A secondary reason for our deference to certain types of unsubstantiated beliefs (i.e., the ones we call “religion”), though one that some people often hallucinate as being the primary reason (although for some it may well genuinely be primary), is compassion. People do not want to risk offending or hurting the feelings of others who take their protected beliefs so seriously. Why do I say that this is not the primary reason? It’s pretty clear that for most people it isn’t. We do not defer to all unsubstantiated beliefs equally. Even within the realm of religion many people accord differential degrees of respect. Are Mormons respected as much as Christians by everyone? Surely not. What the Mormons need to do if they want more respect is have a whole lot of kids, get more Mormons in powerful positions in society, and flexing their political muscles more often in order to gain the compliance of more political candidates, government agencies, corporations and so on. What about New Age philosophies? Do we respect these as much as Christianity? Generally, no. What about a new cult (which, by the way, are alternatively termed “new religious movements”) in a suburb of Chicago that we hear about for the first time next week; will it get the same deference as Judaism? Of course not! Even if a person of one of these “lesser” forms of belief were to start crying because people would not stop questioning their beliefs and pointing out the insufficiencies of their defences, many (though not all)people would still not be won over by compassion – they may well start laughing (more so).

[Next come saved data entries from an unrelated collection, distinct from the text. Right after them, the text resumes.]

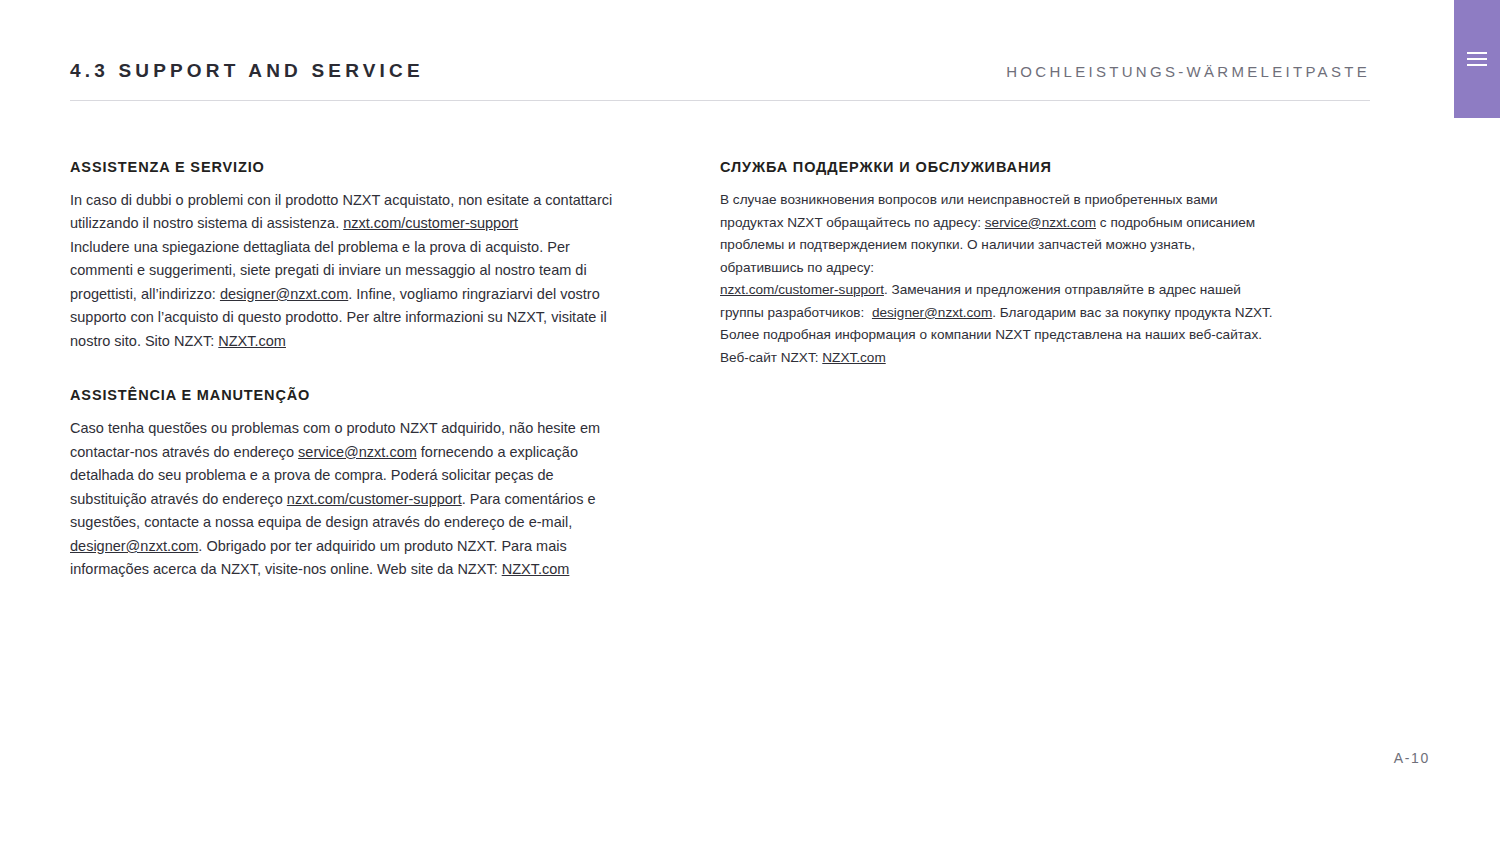4.3 Support and Service
Hochleistungs-Wärmeleitpaste
Assistenza e servizio
In caso di dubbi o problemi con il prodotto NZXT acquistato, non esitate a contattarci utilizzando il nostro sistema di assistenza. nzxt.com/customer-support
Includere una spiegazione dettagliata del problema e la prova di acquisto. Per commenti e suggerimenti, siete pregati di inviare un messaggio al nostro team di progettisti, all’indirizzo: designer@nzxt.com. Infine, vogliamo ringraziarvi del vostro supporto con l’acquisto di questo prodotto. Per altre informazioni su NZXT, visitate il nostro sito. Sito NZXT: NZXT.com
Assistência e manutenção
Caso tenha questões ou problemas com o produto NZXT adquirido, não hesite em contactar-nos através do endereço service@nzxt.com fornecendo a explicação detalhada do seu problema e a prova de compra. Poderá solicitar peças de substituição através do endereço nzxt.com/customer-support. Para comentários e sugestões, contacte a nossa equipa de design através do endereço de e-mail, designer@nzxt.com. Obrigado por ter adquirido um produto NZXT. Para mais informações acerca da NZXT, visite-nos online. Web site da NZXT: NZXT.com
Служба поддержки и обслуживания
В случае возникновения вопросов или неисправностей в приобретенных вами продуктах NZXT обращайтесь по адресу: service@nzxt.com с подробным описанием проблемы и подтверждением покупки. О наличии запчастей можно узнать, обратившись по адресу:
nzxt.com/customer-support. Замечания и предложения отправляйте в адрес нашей группы разработчиков: designer@nzxt.com. Благодарим вас за покупку продукта NZXT. Более подробная информация о компании NZXT представлена на наших веб-сайтах. Веб-сайт NZXT: NZXT.com
A-10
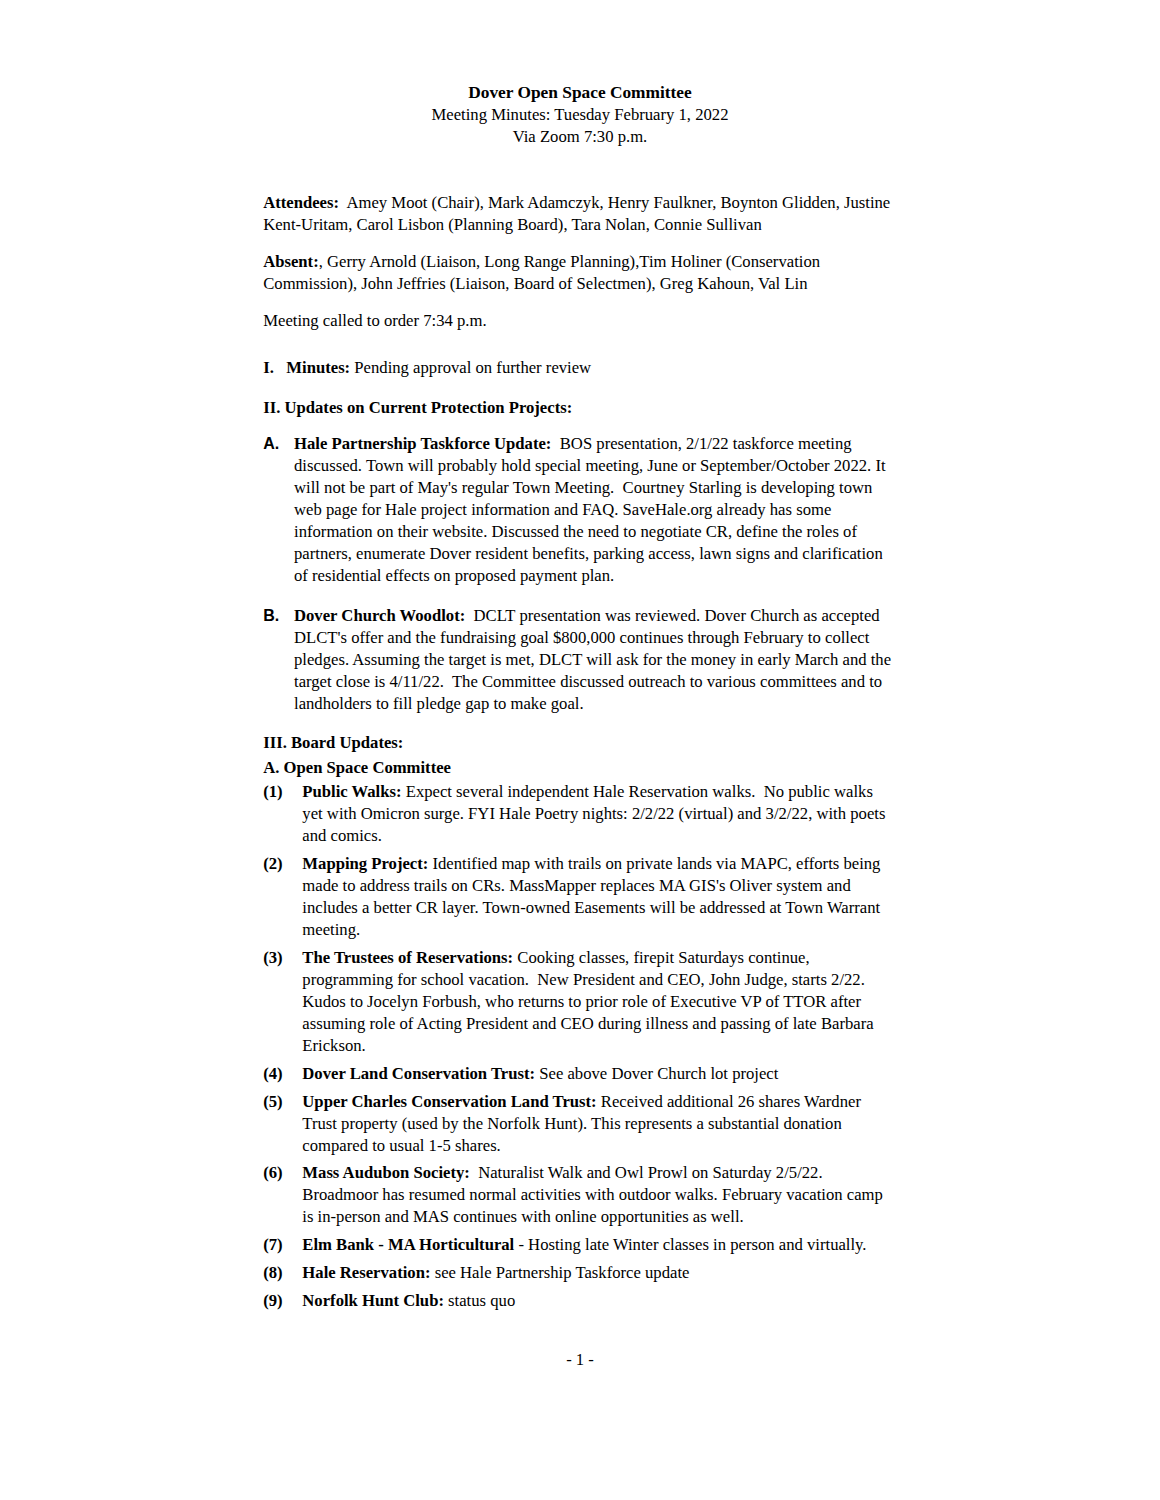Dover Open Space Committee
Meeting Minutes: Tuesday February 1, 2022
Via Zoom 7:30 p.m.
Attendees: Amey Moot (Chair), Mark Adamczyk, Henry Faulkner, Boynton Glidden, Justine Kent-Uritam, Carol Lisbon (Planning Board), Tara Nolan, Connie Sullivan
Absent:, Gerry Arnold (Liaison, Long Range Planning),Tim Holiner (Conservation Commission), John Jeffries (Liaison, Board of Selectmen), Greg Kahoun, Val Lin
Meeting called to order 7:34 p.m.
I. Minutes: Pending approval on further review
II. Updates on Current Protection Projects:
A. Hale Partnership Taskforce Update: BOS presentation, 2/1/22 taskforce meeting discussed. Town will probably hold special meeting, June or September/October 2022. It will not be part of May's regular Town Meeting. Courtney Starling is developing town web page for Hale project information and FAQ. SaveHale.org already has some information on their website. Discussed the need to negotiate CR, define the roles of partners, enumerate Dover resident benefits, parking access, lawn signs and clarification of residential effects on proposed payment plan.
B. Dover Church Woodlot: DCLT presentation was reviewed. Dover Church as accepted DLCT's offer and the fundraising goal $800,000 continues through February to collect pledges. Assuming the target is met, DLCT will ask for the money in early March and the target close is 4/11/22. The Committee discussed outreach to various committees and to landholders to fill pledge gap to make goal.
III. Board Updates:
A. Open Space Committee
(1) Public Walks: Expect several independent Hale Reservation walks. No public walks yet with Omicron surge. FYI Hale Poetry nights: 2/2/22 (virtual) and 3/2/22, with poets and comics.
(2) Mapping Project: Identified map with trails on private lands via MAPC, efforts being made to address trails on CRs. MassMapper replaces MA GIS's Oliver system and includes a better CR layer. Town-owned Easements will be addressed at Town Warrant meeting.
(3) The Trustees of Reservations: Cooking classes, firepit Saturdays continue, programming for school vacation. New President and CEO, John Judge, starts 2/22. Kudos to Jocelyn Forbush, who returns to prior role of Executive VP of TTOR after assuming role of Acting President and CEO during illness and passing of late Barbara Erickson.
(4) Dover Land Conservation Trust: See above Dover Church lot project
(5) Upper Charles Conservation Land Trust: Received additional 26 shares Wardner Trust property (used by the Norfolk Hunt). This represents a substantial donation compared to usual 1-5 shares.
(6) Mass Audubon Society: Naturalist Walk and Owl Prowl on Saturday 2/5/22. Broadmoor has resumed normal activities with outdoor walks. February vacation camp is in-person and MAS continues with online opportunities as well.
(7) Elm Bank - MA Horticultural - Hosting late Winter classes in person and virtually.
(8) Hale Reservation: see Hale Partnership Taskforce update
(9) Norfolk Hunt Club: status quo
- 1 -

I think a real problem is that compassion is justified in the first place. I’m not at all against feeling compassion for someone who is feeling hurt. But I’m concerned that people would feel so hurt about their beliefs being challenged and possibly being wrong. I’ve said it before, attachment to beliefs (as well as other externals) can be very personally and socially dangerous. This has been recognized by many religious and philosophical schools of thought. People have derived this meaning from the Christian notion of avoiding the worshipping of false idols. Buddhism speaks specifically of the dangers of attachment. Deep personal and social attachments to beliefs, possessions, even other people (if the grown person is not ultimately capable of independence), can be a great source of insecurity which can lead to great personal and social turmoil. When it comes to beliefs, I am of the belief (which is subject to modification given strong argumentation) that commitment to the products of reasoning (i.e., the beliefs) over the process of reasoning (ideally the maintenance of a neutral open-minded honest inquiring mind) is something that should be avoided in the interest of personal and social well-ness. Maybe if we lived in a world where more people practiced this sort of philosophy, we would not be afraid to question (or have questioned) certain types of beliefs, maybe we the world wouldn’t be quite so socially factionized, and maybe there would be fewer cases like that of the Neumanns for people like me to write blog posts about.